Kartik Ravichander, firstname.lastname@example.org
Kushal Gupta, email@example.com
One of the major changes in the Finance Act of 2012 is the introduction of Section 56(2)(viib) of the Income Tax Act, 1961 (“Act”), which provides that if a company in which public is not substantially interested, issues shares at a premium, then the aggregate amount of premium, over and above the fair market value of shares will be subject to income tax. Till now no specific rules were provided and the companies had to use Net Asset Value (“NAV”) method under Rule 11UA of the Income Tax Rules, 1962 (“Rules”), to determine the fair market value of unquoted equity shares.
The Central Board of Direct Taxes (“CDBT”) vide notification no. 52/2012 (“Notification”), dated 29 November, 2012, has amended Rule 11U and 11UA of the Rules. Pursuant to the Notification the companies can use Discounted Cash Flow (“DCF”) method of valuation, for determining fair market value of unquoted equity shares, for the purposes of Section 56(2)(viib) of the Act.
Benefits to angel investment
Unlike NAV method of valuation, DCF method takes into consideration the future potential of the company and therefore the fair market value of shares determined as per DCF method is higher. Pursuant to the Notification, the companies may use DCF method and issue shares at heavy premium without attracting tax liability under Section 56(2)(viib) of the Act.
Valuation of unquoted shares as per the notification
Pursuant to the Notification, for the purposes of Section 56(2)(viib) of the Act, fair market value of the unquoted equity shares of a company may be determined by either (a) DCF method of valuation; or (b) net value of the assets of the company.
1 Valuation as per DCF Method:
(a) Valuation date: The valuation as per the DCF method has to be on the date on which the consideration is received by the company and not the date on which shares are issued by the company.
(b) Certification of valuation: The valuation will have to be certified by either a Chartered Accountant (who is not appointed by the company as its auditor under the Companies Act, 1956) or a merchant banker.
2 Valuation as per NAV method:
The old method of determining the fair market value as per the balance sheet of the company has been retained. However there have been certain modifications in the manner the valuation will be done.
(a) Balance Sheet:
For the purpose of valuing the shares as per the NAV method, the company can use (a) the balance sheet as drawn up and audited as of the valuation date (refer point 3.1(a) above) or (b) the balance sheet drawn on a date immediately preceding the valuation date, which has been approved and adopted in the annual general meeting of the company.
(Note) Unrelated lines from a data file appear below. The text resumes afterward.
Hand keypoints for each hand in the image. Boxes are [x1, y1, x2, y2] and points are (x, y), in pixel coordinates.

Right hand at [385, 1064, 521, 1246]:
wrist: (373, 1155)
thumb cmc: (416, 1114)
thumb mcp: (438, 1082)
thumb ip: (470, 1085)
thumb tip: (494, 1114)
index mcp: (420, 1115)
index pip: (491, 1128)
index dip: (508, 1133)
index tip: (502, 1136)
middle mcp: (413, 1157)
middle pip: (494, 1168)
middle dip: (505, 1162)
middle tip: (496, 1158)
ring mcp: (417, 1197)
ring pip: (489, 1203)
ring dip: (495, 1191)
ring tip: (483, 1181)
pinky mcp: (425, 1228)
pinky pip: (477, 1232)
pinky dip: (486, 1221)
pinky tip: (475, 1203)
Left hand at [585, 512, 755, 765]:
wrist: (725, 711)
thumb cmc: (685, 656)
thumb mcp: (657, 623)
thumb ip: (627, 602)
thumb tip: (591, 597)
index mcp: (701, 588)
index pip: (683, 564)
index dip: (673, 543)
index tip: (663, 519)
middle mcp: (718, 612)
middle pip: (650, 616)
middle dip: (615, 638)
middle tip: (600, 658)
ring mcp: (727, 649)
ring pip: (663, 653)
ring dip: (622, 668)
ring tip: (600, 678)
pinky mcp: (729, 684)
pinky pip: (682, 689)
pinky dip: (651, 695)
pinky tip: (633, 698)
Pursuant to the Notification the total value assets will be determined in the following manner:
Book value of the assets – (amount paid as TDS (tax deducted at source) + Advance Tax) + amount claimed as refund under the Act – unamortised amount of deferred expenditure which does not represent the value of any asset.
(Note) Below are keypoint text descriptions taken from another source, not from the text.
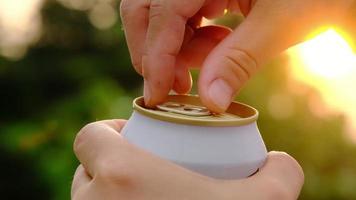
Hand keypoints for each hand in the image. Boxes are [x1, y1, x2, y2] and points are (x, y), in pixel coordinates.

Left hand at [71, 120, 303, 199]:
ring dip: (107, 195)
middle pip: (86, 171)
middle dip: (108, 166)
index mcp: (119, 174)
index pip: (89, 137)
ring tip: (143, 197)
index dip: (108, 132)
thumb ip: (278, 174)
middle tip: (143, 169)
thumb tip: (282, 162)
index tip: (134, 137)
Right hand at [120, 0, 353, 111]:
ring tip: (210, 61)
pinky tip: (215, 46)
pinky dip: (189, 41)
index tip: (158, 95)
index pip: (163, 10)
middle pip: (146, 9)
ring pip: (159, 17)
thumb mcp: (282, 22)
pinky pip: (179, 18)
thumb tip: (210, 102)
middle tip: (176, 86)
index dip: (156, 56)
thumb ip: (240, 60)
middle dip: (155, 52)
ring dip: (175, 49)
Pursuant to the Notification in calculating the liabilities, reserves and surplus, by whatever name called, even if the resulting figure is negative, other than those set apart towards depreciation will not be included. However the liabilities will include:
(i) credit balance of profit and loss account will be included in liabilities; and
(ii) any amount paid as TDS as reduced by the amount claimed as refund under the Act.
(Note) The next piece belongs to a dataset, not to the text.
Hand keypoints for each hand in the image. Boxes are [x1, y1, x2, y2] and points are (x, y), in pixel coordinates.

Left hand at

The Notification has permitted the use of DCF valuation method to determine the fair market value of the unquoted shares with regards to Section 56(2)(viib) of the Act. This is a positive move on behalf of CBDT and the fact that one can value the shares of a company on the basis of its future potential, will bring much need relief to the investor community. Since, the Notification was issued on the 29th of November, 2012, the companies cannot use DCF method of valuation, for the consideration received by it, during 1 April, 2012 to 28 November, 2012.